TASK ITEM. Repeat each entry in the listing word for word.
**** DATA SUPPLIED
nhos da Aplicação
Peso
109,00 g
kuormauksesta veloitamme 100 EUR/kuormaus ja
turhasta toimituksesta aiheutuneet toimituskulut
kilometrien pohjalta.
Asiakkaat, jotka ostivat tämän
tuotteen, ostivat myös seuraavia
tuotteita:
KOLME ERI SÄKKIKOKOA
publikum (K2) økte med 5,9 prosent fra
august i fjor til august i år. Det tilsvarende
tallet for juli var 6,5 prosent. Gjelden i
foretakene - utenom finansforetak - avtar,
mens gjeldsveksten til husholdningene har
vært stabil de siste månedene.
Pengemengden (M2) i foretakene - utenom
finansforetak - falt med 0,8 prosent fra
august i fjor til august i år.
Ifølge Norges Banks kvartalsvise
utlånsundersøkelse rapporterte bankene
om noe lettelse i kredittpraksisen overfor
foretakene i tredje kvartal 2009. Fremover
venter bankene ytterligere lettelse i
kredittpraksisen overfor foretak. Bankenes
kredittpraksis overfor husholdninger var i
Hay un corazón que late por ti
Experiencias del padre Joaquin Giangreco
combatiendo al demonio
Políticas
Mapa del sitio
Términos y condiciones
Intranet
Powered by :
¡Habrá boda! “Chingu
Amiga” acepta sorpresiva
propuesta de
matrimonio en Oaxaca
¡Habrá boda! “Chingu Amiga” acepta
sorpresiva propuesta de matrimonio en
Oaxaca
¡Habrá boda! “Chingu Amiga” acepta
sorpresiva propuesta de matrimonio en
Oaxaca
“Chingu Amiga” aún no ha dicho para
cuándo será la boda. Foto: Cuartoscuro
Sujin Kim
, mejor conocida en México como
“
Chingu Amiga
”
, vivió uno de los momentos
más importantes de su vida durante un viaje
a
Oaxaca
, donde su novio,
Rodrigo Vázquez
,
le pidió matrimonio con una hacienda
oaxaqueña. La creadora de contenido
********
TASK OUTPUT.
nhos da Aplicação
Peso
109,00 g
kuormauksesta veloitamme 100 EUR/kuormaus ja
turhasta toimituksesta aiheutuneet toimituskulut
kilometrien pohjalta.
Asiakkaat, jotka ostivat tämän
tuotteen, ostivat myös seuraavia
tuotteita:
KOLME ERI SÄKKIKOKOA
publikum (K2) økte med 5,9 prosent fra
august i fjor til august i år. Det tilsvarende
tallet for juli var 6,5 prosent. Gjelden i
foretakene - utenom finansforetak - avtar,
mens gjeldsveksten til husholdningene har
vært stabil de siste månedene.
Pengemengden (M2) i foretakene - utenom
finansforetak - falt med 0,8 prosent fra
august i fjor til august i år.
Ifølge Norges Banks kvartalsvise
utlånsundersøkelse rapporterte bankene
om noe lettelse i kredittpraksisen overfor
foretakene i tredje kvartal 2009. Fremover
venter bankene ytterligere lettelse i
kredittpraksisen overfor foretak. Bankenes
kredittpraksis overfor husholdninger var i
Hay un corazón que late por ti
Experiencias del padre Joaquin Giangreco
combatiendo al demonio
Políticas
Mapa del sitio
Términos y condiciones
Intranet
Powered by :
¡Habrá boda! “Chingu
Amiga” acepta sorpresiva
propuesta de
matrimonio en Oaxaca
¡Habrá boda! “Chingu Amiga” acepta
sorpresiva propuesta de matrimonio en
Oaxaca
¡Habrá boda! “Chingu Amiga” acepta
sorpresiva propuesta de matrimonio en
Oaxaca
“Chingu Amiga” aún no ha dicho para
cuándo será la boda. Foto: Cuartoscuro
Sujin Kim
, mejor conocida en México como
“
Chingu Amiga
”
, vivió uno de los momentos
más importantes de su vida durante un viaje
a
Oaxaca
, donde su novio,
Rodrigo Vázquez
,
le pidió matrimonio con una hacienda
oaxaqueña. La creadora de contenido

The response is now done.